Still, the good news is that the economy finally started to grow again, after a record four straight losing quarters. The bad news is that the rebound, now and in the months ahead, probably will be lethargic.
The continuing problems facing the economy are immense and interconnected. Unemployment continues rising, and that affects foreclosures as people simply lose the income necessary to hold on to their homes. That affects sales - both in terms of prices and demand, and the homeowner tax credit can mask those problems for only so long before the pressure pushes prices down again. Indeed, prices may have risen 0.3% in top 20 markets according to Case-Shiller, but the prices declined in nine metropolitan regions, including New York and Boston. A broader index declined:
The Case-Shiller index covers about 45 percent of the United States housing market. Also released Tuesday was the S&P/Case-Shiller National Home Price Index for the third quarter, which covers about 75 percent of the market.We're in for a rough ride through at least the second quarter of 2010, if not longer.

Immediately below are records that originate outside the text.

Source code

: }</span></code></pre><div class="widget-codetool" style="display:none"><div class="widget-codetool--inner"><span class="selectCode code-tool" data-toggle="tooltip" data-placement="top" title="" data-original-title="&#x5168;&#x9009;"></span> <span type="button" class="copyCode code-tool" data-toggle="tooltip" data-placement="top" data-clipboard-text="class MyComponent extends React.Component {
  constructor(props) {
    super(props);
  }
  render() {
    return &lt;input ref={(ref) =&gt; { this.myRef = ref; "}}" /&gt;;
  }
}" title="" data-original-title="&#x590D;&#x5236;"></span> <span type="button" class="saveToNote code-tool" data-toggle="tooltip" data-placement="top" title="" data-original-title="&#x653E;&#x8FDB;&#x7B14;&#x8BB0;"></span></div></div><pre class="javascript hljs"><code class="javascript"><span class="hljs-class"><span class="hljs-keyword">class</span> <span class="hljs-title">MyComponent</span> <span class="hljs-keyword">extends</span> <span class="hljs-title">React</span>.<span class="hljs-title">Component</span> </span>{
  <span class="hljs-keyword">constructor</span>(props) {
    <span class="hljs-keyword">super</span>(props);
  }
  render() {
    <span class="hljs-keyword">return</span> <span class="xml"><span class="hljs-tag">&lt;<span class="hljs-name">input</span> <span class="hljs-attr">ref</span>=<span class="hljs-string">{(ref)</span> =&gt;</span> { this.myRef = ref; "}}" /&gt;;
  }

The national index showed an 8.9 percent decline in the third quarter of 2009 versus the third quarter of 2008, a substantial improvement over the 14.7 percent decline in the annual rate of return reported in the second quarter of 2009.
The Case-Shiller numbers lag by a month the report on existing home sales, which was issued earlier this week for October. Existing home sales jumped 10.1 percent to the highest level in two years, better than analysts had expected. Much of the increase was attributed to the $8,000 first-time buyer’s tax credit.
While increased sales should push up prices, Ms. Maitland said the overabundance of inventory was acting as a brake on that process. “You can look down the street and have 10 houses to choose from,” she said.
I've got that sinking feeling. 23% of homeowners are underwater on their mortgage commitments, which means as the unemployment rate creeps higher and more people feel the pinch, more people are going to default on their mortgages, making an already precarious situation worse. The federal homeowner assistance programs don't deal with this situation; they deal primarily with those who are in mortgages that can be refinanced at a lower interest rate. The assistance programs do not help when the ability to repay is no longer present.
It seems that the GDP numbers are even worse than I've made them out to be, precisely because the quarter's numbers are goosed by a massive federal government expenditure - the stimulus - the money for which we lack and will be repaying for decades to come. Without the federal stimulus, there was a 0.5% decline in the economy, not exactly robust, and definitely not a sign of a recovery by any stretch. The private sector is barely hanging on and the government spending is merely masking the misery, but that isn't going to last much longer.